For my part, I certainly hope Bangladesh's "insane beats" are not, per se, the output of a mentally ill person. If they were, I'm not sure I could quite look at them the same way again.
Everybody’s Doin’ What?
4 years ago
7 comments:
I think that art of whatever form is an expression of the human experience. The reason people found value in Ian Curtis' work with Joy Division wasn't because they wanted him to die, but because they related to what he was feeling.
The fans weren't demanding more depressive songs, they either found that they were helped by feeling less alone, and the knowledge they weren't the only ones feeling like that, or they just liked the music. I think blaming fans for a musicians death is incredibly unfair. If even those close to him didn't think he was suicidal or couldn't help him how could a fan?
I absolutely agree that we shouldn't encourage mental illness as a means to produce art, but being able to see through art what people are going through by their art, is really valuable.
I think you're underestimating peer pressure. If your popularity is based on a certain way of acting (because people are "relating to what you're feeling", maybe) then changing your behaviour is not an easy thing to do. Criminals and drug addicts who try to clean up their acts often report that the most difficult thing is that their social circles and their networks of affirmation are encouraging them to fall back into bad behaviour, and I think that's probably true of these musicians as well.

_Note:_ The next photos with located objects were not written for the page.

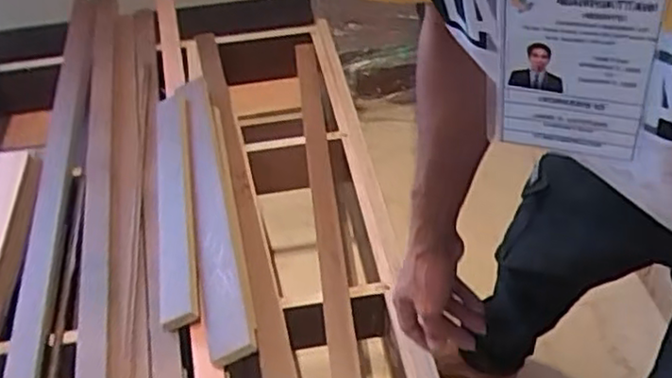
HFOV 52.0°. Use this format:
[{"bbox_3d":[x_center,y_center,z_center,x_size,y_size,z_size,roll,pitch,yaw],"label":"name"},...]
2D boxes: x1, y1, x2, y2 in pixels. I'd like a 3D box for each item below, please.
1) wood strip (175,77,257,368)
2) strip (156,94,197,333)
[{"bbox_3d":[-0.209,0.007,1.153,0.073,0.030,0.611,-10,45,-8],"label":"wood strip"},{"bbox_3d":[-0.275,0.001,1.167,0.063,0.020,0.517,-8,44,-6],"label":"strip"}]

As a thought experiment, imagine Ian Curtis going on to write disco lyrics about happy dancing and readily available sex. Do you think people would still buy into it?
Slow diction and half-closed eyes sounds like the result of syrup sipping. Maýbe now, having made this years most popular beat (A milli), he can step up the drug game and afford some coke?

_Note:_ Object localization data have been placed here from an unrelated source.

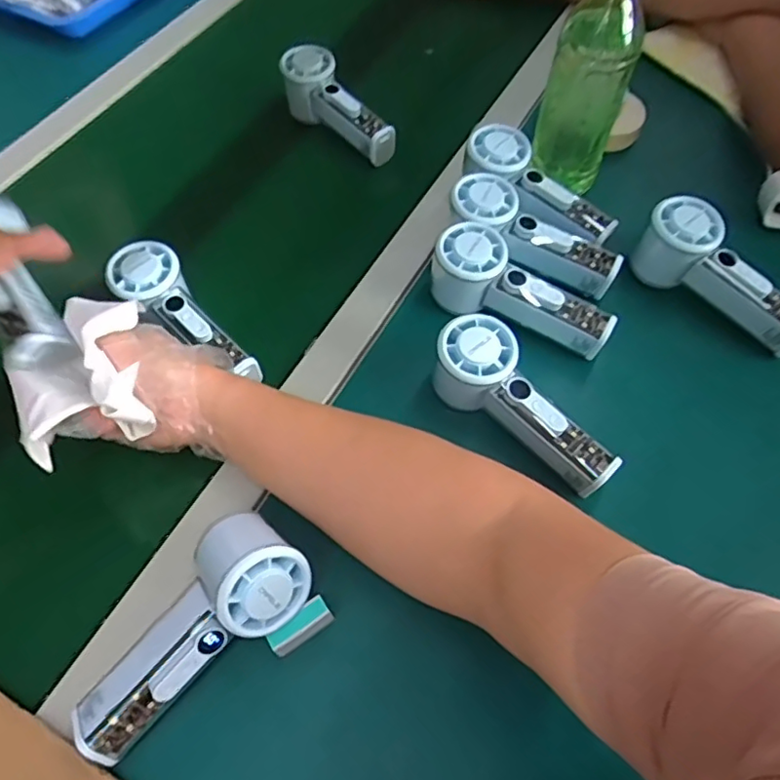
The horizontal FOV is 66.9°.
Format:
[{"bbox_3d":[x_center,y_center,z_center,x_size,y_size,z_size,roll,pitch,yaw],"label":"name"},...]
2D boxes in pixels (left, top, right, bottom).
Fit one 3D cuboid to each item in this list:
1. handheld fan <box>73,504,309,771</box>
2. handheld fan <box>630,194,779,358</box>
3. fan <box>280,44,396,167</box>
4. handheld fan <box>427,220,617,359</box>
[{"bbox_3d":[-0.125,0.142,0.356,0.154,0.064,0.077,-39,65,-18],"label":"handheld fan"},{"bbox_3d":[0.281,-0.094,0.504,0.158,0.071,0.048,44,70,8],"label":"handheld fan"},{"bbox_3d":[-0.057,-0.296,0.619,0.050,0.060,0.150,-34,63,-16],"label":"fan"},{"bbox_3d":[0.106,-0.077,0.480,0.152,0.058,0.052,29,65,19],"label":"handheld fan"}]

I don't know the relative price of crack vs. syrup on the street, can anyone enlighten me?
Isn't syrup popular precisely for being hella cheap? Or am I thinking about "tippin on 4-4's"?

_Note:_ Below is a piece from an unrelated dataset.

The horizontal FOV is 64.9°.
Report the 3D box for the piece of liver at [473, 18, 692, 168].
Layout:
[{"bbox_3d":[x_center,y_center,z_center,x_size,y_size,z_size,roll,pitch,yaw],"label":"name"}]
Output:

Yeah, I feel pretty crap for listening to artists like Amy Winehouse. But it's hard to resist human nature. Sinners are ultimately more entertaining than saints. I think it's cool in music because music can be that type of diary thing and you might exaggerate in music or otherwise open up real deep without actually being that depressed relative to the average. But when you start to see the depression/illness in real life too, or on TMZ, I agree someone's gotta step in.
edit: Finally checked the links. Thanks
The mentally ill as more authentic goes back to the romantics I think (probably can find the origins of the bohemian artistic drug addict there too). I don't know if people like artists like Curtis and Screw because of their mental illness or drug addictions, but I'll agree that those things tend to come front and center in the critical discourse, which is unfortunate. But there has to be something in the music to make people want to talk about it in the first place.